━━ INPUT ━━

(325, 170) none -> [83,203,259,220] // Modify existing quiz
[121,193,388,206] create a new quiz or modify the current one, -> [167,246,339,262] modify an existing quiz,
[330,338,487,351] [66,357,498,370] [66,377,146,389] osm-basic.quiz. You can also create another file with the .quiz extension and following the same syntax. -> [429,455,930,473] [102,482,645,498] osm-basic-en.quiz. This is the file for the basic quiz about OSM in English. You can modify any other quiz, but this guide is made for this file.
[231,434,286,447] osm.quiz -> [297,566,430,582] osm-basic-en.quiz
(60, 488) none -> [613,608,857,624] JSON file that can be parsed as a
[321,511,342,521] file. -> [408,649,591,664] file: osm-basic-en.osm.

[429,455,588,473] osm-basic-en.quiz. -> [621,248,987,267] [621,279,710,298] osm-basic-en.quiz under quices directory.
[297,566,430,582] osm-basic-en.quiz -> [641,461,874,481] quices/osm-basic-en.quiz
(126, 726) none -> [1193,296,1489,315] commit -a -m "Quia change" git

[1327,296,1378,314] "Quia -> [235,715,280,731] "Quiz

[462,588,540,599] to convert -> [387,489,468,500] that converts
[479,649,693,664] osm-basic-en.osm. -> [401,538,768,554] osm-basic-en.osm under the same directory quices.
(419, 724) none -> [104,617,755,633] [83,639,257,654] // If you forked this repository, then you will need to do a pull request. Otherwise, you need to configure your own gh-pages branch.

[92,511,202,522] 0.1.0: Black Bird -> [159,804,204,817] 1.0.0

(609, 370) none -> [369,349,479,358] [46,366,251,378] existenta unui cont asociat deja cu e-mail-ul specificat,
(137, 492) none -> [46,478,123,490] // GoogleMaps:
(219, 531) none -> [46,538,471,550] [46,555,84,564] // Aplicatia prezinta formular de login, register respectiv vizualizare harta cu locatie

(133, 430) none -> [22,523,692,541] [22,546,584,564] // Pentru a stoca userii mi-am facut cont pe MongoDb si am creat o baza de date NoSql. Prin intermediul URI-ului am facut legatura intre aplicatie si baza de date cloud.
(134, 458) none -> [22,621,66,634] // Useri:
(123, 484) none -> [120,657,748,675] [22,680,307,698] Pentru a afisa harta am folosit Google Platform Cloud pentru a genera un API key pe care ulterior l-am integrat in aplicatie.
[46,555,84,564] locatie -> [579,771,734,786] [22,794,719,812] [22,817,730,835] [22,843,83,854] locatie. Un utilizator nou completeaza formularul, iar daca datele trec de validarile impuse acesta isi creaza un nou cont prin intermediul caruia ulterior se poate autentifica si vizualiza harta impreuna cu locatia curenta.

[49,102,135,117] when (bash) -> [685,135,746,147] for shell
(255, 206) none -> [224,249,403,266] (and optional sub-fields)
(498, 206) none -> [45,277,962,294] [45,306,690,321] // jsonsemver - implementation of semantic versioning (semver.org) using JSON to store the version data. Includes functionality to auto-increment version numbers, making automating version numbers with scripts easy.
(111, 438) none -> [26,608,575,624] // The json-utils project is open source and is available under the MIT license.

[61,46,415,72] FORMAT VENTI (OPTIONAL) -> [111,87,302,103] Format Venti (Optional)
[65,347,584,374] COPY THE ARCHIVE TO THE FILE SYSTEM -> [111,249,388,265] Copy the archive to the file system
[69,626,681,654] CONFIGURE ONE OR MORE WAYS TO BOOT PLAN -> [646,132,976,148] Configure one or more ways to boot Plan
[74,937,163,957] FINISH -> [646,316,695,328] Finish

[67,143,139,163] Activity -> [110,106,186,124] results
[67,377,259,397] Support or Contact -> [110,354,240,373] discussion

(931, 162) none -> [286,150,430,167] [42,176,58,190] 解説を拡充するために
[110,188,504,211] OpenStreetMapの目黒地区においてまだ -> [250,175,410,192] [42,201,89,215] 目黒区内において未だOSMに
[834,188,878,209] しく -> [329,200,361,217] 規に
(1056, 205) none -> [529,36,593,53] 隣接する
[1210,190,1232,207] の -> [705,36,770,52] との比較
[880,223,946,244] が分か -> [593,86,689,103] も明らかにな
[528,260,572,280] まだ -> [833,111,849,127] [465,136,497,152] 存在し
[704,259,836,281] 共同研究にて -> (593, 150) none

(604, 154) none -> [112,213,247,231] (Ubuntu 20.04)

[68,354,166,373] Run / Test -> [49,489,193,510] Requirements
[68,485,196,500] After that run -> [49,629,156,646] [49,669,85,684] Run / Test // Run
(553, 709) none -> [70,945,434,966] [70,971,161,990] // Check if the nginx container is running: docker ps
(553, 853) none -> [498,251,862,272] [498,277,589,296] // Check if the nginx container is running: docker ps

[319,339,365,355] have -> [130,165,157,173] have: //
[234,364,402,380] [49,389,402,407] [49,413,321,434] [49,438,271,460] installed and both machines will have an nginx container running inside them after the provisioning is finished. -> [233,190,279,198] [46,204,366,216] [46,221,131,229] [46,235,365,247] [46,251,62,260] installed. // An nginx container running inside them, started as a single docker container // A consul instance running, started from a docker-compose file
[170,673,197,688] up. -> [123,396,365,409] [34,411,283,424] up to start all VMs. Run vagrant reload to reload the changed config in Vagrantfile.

━━━

▸ **TASK GOAL**
Going through the listing, tally each line that contains "existing", then state the total with no other text.

▸ **EXERCISE RESPONSE**
2